The security thread, updated.
Most of this manual was written against the agent-security model of about eighteen months ago. That model was: keep your prompts clean, check tool outputs, watch for jailbreaks, and don't let any agent do something it shouldn't. The trust, guardrails, control plane, and adversarial chapters all teach pieces of that model. None of them is wrong. All of them are incomplete now.
The threat surface has moved. Two specific attacks shown in late 2025, plus the research that followed them, made it clear that agent security is no longer a single-call problem. It's a multi-hop delegation problem, and the field has converged on what the fix needs to look like, even though the fix isn't standardized yet. This chapter names the attacks, explains the pattern they share, and walks through what the next layer looks like. Everything below is grounded in research published in the last twelve months.
The two attacks that named the problem
In September 2025, security researcher Johann Rehberger published an attack he called Cross-Agent Privilege Escalation Rehberger 2025. The setup is simple: two agents are running on the same machine. GitHub Copilot is one. Claude Code is the other. They share the file system. Rehberger showed that if you can compromise one agent through a prompt injection, you can use it to write into the other agent's configuration files. The next time the second agent starts up, it loads the poisoned config and runs whatever the attacker wanted. The first agent compromised the second one without ever directly talking to it.
Two months later, Palo Alto's Unit 42 published Agent Session Smuggling Unit 42 2025. This one targets agents that talk to each other over the Agent2Agent (A2A) protocol. A2A is stateful, which means agents in a session remember what they've said to each other. Unit 42's researchers showed that a malicious agent in a session can slip extra instructions in between the legitimate back-and-forth, and the receiving agent will pick them up as if they were part of the original conversation. They demonstrated a research-assistant agent quietly steering a financial-assistant agent into making unauthorized stock trades. The end user saw none of it.
These two attacks look different. They share one root cause. The protocols that manage trust between agents weren't designed for a world where agents reason, delegate to each other, and spawn other agents to do work. The trust mechanisms in this manual's earlier chapters are correct for an agent acting on its own; they aren't enough for an agent passing work to another agent passing work to a third one.

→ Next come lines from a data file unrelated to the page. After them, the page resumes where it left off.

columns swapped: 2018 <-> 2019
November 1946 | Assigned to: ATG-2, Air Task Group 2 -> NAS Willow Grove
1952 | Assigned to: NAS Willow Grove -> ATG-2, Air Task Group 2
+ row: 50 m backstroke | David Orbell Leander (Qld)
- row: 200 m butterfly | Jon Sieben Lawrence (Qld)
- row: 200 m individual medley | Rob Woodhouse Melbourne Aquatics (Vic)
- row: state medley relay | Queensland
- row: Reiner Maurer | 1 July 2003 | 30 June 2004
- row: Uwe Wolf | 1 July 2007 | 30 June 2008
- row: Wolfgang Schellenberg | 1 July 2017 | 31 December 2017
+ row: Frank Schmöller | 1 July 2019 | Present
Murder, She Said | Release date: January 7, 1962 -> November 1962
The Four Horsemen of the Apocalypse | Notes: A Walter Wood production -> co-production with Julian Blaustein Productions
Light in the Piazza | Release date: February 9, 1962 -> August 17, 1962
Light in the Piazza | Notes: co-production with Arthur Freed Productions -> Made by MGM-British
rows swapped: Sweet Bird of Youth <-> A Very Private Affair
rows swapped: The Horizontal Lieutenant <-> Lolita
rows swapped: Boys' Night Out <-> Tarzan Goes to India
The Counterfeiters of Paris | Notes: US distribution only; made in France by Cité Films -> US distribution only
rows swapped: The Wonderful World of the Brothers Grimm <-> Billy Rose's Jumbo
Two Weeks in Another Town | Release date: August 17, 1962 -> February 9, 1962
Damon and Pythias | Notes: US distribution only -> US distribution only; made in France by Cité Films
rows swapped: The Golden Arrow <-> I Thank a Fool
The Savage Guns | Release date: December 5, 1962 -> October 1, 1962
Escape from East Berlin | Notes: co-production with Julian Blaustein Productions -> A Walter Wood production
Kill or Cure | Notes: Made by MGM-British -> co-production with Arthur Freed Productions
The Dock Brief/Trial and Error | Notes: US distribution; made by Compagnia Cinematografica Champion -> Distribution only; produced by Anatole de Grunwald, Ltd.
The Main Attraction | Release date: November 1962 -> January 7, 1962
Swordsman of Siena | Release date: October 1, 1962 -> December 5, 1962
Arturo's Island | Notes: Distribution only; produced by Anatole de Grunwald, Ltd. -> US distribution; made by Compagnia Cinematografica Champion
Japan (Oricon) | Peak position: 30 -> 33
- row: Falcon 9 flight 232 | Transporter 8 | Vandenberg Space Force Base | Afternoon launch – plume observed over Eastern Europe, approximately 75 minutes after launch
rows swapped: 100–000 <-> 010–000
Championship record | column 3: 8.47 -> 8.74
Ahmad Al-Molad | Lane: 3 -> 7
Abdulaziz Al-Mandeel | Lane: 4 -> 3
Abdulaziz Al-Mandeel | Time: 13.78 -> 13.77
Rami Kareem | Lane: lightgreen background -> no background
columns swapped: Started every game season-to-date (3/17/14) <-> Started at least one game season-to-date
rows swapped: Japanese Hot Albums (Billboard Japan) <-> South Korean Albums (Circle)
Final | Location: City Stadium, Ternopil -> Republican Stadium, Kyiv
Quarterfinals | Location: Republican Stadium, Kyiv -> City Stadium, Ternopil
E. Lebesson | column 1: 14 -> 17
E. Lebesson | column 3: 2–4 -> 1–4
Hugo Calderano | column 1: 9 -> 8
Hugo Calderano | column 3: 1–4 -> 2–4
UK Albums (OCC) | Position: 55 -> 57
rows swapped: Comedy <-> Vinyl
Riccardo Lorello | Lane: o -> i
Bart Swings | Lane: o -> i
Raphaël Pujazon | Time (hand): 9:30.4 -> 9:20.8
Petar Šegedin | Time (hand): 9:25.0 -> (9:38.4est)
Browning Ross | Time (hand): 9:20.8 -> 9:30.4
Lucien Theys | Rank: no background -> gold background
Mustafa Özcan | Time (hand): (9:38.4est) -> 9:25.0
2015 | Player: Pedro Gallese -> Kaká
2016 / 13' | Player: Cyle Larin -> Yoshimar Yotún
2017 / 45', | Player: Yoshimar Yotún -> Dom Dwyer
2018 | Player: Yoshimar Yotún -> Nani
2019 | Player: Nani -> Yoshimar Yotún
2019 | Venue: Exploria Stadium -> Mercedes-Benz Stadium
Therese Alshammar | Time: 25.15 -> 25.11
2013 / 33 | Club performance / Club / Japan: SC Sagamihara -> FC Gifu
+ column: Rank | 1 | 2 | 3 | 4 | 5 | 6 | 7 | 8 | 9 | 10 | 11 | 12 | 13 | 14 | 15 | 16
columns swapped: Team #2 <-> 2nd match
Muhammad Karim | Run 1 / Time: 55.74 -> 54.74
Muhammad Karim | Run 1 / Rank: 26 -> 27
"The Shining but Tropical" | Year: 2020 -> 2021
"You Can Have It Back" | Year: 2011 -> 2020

The pattern: multi-hop delegation
Almost every interesting agent system today is built on task decomposition. A primary agent gets a request, breaks it into smaller tasks, hands those off to specialist agents, and those specialists may hand work off to others CSA 2026. Each handoff crosses a trust boundary. At each handoff, authority gets passed along, and unless something stops it, the authority gets passed along at full strength.
This is the multi-hop delegation problem, and it's where most of 2026's biggest agent security incidents trace back to. Some examples:
- An agent gets a request. It calls a sub-agent. The sub-agent calls a third one. By the time something goes wrong, nobody can prove which step authorized which action.
- The original user said "look up flight prices." Three hops later, an agent is buying tickets. Each hop in isolation looked fine.
- An audit log shows agents X, Y, and Z each performed legal actions. The chain of who-asked-whom-to-do-what is missing.
The OWASP Top 10 for Agentic Applications, published in December 2025, names this directly OWASP 2026. It introduces the concept of least agency: only grant agents the minimum freedom they need to do safe, bounded tasks. That's the spiritual successor of "least privilege" from older security frameworks, with one important difference: it isn't just about what an agent can access, it's about how much room it has to act without checking back in.
What a fix has to do
The Cloud Security Alliance laid out four things any fix has to provide CSA 2026. They're worth knowing by name because the IETF drafts and shipping libraries below all line up against them.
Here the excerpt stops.